Ogromna hala kompleksu Motorówek w Berlinie wypełniła się niemal po brzegi. Zgromadzeni dziennikarze z różnych części Europy nie byli jedynymi, którzy tego dnia oglądali Volkswagena ID.7 na żywo. Podobne premiery odbywały się jeszcze w Stanach Zjednoczonych i w Chinach. Najpierw na scenę wjechał egzemplarz w maskowaniu. Gdy prowadzący dali sygnał, masowanie efektownie opadło. Można było na własne oczy zobaczyć, jak wygląda samochód określany jako następca Passata.
Debiut ID.7 nie kończy historii nazwy Passat. Choć określenia „następca”, a także „Passat na nową, elektryczną erę” padały podczas premiery często, dobrze znana nazwa jeszcze nie odjeżdża do lamusa. Na rynku pojawi się kolejna generacja tego modelu w wersji spalinowej – tyle że wyłącznie z nadwoziem kombi. Sedana już pożegnaliśmy, a fani trójbryłowego nadwozia muszą zwrócić się w stronę ID.7.

> Polecenie A: Zaktualizuj fragment tekstu o premierze ID.7, zaczynając od słów „Ogromna hala kompleksu” i idąc aż po słowa „w stronę ID.7.”. Wpisz „Monachium” w miejsce „Berlinie”.
> Polecenie B: Wyodrębnij wszystkie wiersze, w których występuje słowo „integrală”. Wielkość liter ma znaczenie.

> Dane wejściowe:
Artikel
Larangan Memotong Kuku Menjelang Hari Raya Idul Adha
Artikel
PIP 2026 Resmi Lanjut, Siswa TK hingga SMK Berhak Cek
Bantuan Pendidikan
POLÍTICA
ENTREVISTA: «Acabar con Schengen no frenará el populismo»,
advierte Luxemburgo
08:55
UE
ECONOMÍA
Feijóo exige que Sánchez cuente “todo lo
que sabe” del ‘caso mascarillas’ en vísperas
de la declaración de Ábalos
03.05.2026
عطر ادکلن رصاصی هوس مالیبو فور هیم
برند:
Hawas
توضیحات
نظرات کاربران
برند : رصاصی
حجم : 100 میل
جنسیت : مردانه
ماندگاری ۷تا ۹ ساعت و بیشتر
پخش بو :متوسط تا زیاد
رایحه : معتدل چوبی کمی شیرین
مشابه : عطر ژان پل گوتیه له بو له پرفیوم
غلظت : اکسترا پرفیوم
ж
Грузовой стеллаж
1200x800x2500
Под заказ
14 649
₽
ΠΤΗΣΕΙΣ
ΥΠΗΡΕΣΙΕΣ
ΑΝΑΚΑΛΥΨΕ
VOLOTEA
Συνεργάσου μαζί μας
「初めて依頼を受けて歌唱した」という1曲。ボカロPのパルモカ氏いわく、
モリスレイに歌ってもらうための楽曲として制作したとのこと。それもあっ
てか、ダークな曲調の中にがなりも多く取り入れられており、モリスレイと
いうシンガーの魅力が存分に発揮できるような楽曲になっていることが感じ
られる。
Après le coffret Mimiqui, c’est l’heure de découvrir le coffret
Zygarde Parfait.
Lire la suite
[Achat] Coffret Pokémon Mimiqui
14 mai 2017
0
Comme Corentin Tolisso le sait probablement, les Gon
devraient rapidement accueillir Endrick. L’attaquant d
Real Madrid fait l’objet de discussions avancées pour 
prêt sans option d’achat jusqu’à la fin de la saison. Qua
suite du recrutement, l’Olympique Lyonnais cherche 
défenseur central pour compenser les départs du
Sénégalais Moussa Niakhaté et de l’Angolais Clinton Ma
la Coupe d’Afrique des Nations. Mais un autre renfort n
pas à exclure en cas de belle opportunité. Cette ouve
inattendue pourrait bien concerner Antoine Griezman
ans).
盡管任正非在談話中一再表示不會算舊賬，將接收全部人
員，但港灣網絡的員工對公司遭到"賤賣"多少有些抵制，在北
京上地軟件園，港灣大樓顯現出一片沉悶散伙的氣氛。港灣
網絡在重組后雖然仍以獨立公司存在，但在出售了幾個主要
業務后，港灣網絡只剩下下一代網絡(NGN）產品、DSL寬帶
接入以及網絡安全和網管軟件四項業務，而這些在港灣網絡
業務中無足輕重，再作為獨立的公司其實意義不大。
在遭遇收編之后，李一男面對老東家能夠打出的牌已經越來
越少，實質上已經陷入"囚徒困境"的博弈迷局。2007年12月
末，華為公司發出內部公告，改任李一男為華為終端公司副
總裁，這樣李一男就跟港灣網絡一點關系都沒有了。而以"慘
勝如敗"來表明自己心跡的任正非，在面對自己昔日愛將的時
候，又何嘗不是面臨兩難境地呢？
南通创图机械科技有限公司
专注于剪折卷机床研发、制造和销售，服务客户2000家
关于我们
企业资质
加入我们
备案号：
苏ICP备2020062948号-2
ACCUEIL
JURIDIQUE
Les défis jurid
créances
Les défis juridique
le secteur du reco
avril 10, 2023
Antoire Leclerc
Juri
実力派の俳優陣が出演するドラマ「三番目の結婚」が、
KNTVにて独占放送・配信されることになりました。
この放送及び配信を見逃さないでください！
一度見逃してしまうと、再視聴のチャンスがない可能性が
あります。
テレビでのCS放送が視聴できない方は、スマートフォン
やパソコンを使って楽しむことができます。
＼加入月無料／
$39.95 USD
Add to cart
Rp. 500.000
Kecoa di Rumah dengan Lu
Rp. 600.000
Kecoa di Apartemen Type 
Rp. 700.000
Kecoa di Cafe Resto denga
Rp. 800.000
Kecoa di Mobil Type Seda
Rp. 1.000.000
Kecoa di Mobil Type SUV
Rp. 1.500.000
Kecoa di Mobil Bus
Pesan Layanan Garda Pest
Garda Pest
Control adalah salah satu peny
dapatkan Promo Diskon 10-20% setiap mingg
...
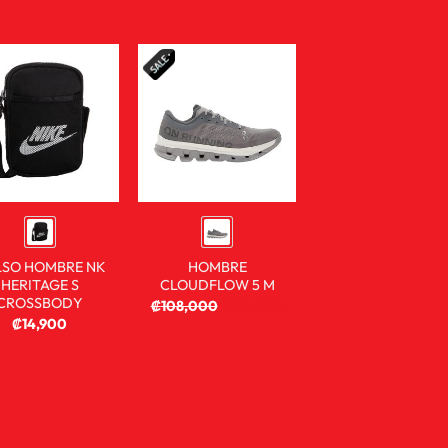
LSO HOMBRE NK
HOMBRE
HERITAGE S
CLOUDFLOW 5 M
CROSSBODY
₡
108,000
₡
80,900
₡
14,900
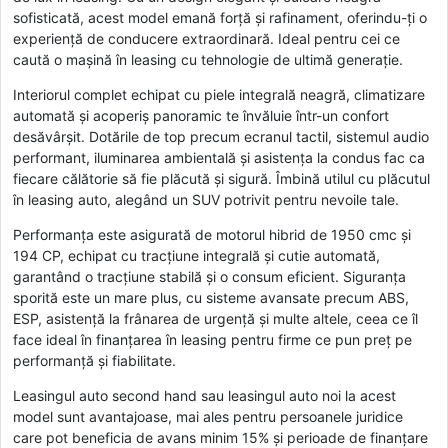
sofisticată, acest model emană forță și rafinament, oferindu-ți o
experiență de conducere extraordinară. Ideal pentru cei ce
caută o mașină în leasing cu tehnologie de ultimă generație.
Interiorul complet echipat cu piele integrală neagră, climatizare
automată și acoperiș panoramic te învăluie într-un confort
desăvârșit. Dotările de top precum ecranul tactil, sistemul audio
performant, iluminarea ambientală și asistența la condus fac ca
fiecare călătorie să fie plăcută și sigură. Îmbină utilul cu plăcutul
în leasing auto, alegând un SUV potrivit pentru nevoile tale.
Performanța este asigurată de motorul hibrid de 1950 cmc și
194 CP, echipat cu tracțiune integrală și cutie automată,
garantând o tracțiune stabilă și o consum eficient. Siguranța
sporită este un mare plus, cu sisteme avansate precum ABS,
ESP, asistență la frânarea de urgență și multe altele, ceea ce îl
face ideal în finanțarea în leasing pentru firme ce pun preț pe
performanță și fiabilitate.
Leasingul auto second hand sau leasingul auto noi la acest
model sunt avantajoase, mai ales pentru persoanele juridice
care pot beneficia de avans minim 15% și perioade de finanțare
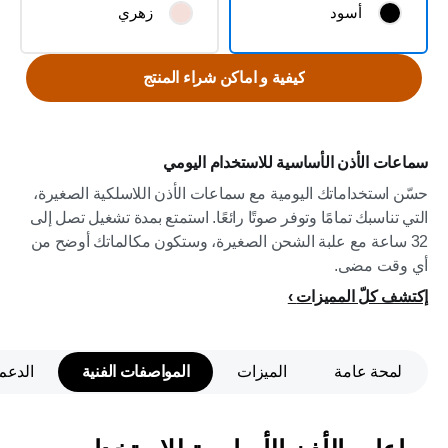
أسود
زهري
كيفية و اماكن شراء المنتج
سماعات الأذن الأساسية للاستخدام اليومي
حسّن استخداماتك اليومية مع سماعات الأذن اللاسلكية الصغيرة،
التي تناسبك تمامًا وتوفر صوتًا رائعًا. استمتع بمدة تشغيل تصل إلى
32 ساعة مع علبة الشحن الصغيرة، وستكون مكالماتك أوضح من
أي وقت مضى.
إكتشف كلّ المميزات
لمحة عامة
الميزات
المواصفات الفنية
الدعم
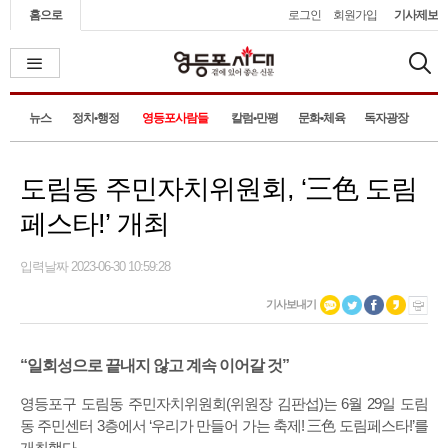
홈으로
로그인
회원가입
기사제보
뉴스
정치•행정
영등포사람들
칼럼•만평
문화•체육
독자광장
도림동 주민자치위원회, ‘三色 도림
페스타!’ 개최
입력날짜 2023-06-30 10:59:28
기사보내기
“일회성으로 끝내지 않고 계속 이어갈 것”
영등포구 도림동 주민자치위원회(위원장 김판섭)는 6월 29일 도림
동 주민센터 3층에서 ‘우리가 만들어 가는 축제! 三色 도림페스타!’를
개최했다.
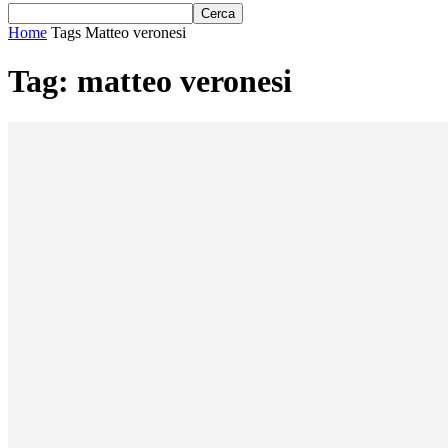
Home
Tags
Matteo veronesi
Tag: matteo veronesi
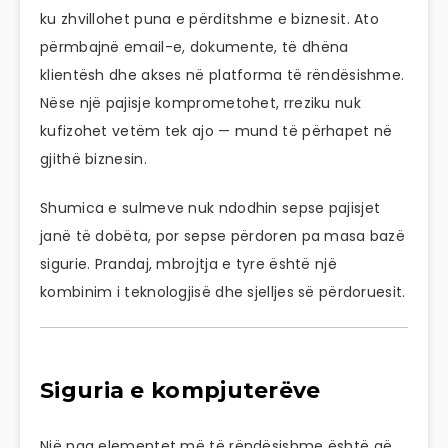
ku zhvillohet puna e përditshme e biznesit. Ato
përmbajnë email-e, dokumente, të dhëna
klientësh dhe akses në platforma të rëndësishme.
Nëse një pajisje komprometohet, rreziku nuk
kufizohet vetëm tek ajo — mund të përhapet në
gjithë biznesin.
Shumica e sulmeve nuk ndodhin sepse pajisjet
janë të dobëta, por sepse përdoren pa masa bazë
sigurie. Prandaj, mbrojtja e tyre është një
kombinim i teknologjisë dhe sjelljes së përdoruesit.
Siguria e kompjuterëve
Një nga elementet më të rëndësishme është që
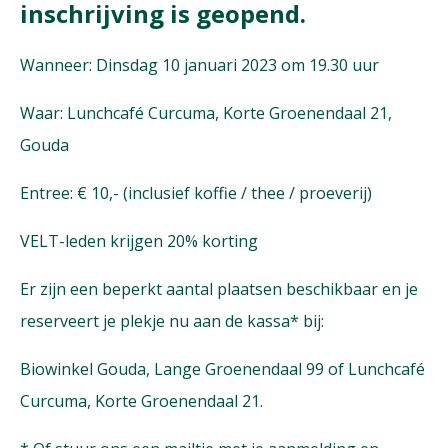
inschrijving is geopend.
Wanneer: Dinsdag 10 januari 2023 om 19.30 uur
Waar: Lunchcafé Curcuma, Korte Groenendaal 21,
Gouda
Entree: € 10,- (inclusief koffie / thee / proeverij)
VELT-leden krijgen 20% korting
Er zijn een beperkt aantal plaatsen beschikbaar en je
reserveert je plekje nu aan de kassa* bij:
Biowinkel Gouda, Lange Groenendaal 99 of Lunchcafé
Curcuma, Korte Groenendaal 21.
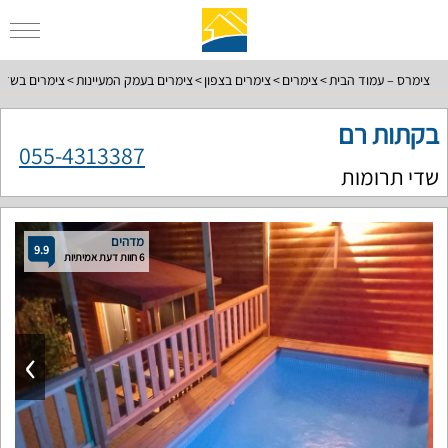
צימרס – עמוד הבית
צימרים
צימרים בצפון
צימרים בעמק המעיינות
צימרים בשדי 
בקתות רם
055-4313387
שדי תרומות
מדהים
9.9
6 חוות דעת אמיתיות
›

> Wynik ćwiczenia A:
Ogromna hala kompleksu Motorówek w Monachium wypełniła się niemal po brzegi. Zgromadzeni dziennikarze z różnych części Europy nie byli jedynymi, którzy tego dnia oglądali Volkswagena ID.7 na żywo. Podobne premiery odbywały się jeszcze w Stanach Zjednoczonych i w Chinach. Najpierw na scenę wjechał egzemplarz w maskowaniu. Gdy prowadzący dali sygnał, masowanie efektownie opadło. Można było na własne oczy zobaczyć, jak wygląda samochód określany jako następca Passata.
Debiut ID.7 nie kończy historii nazwy Passat. Choć określenia „następca”, a także „Passat na nową, elektryczną erę” padały podczas premiery często, dobrze znana nazwa jeszcze nie odjeżdża do lamusa. Na rynku pojawi się kolejna generacja tego modelu w wersji spalinowej – tyle że wyłącznie z nadwoziem kombi. Sedana już pożegnaliśmy, a fani trójbryłowego nadwozia muszą zwrócić się w stronę ID.7.

> Wynik ćwiczenia B:
Interiorul complet echipat cu piele integrală neagră, climatizare
194 CP, echipat cu tracțiune integrală și cutie automată,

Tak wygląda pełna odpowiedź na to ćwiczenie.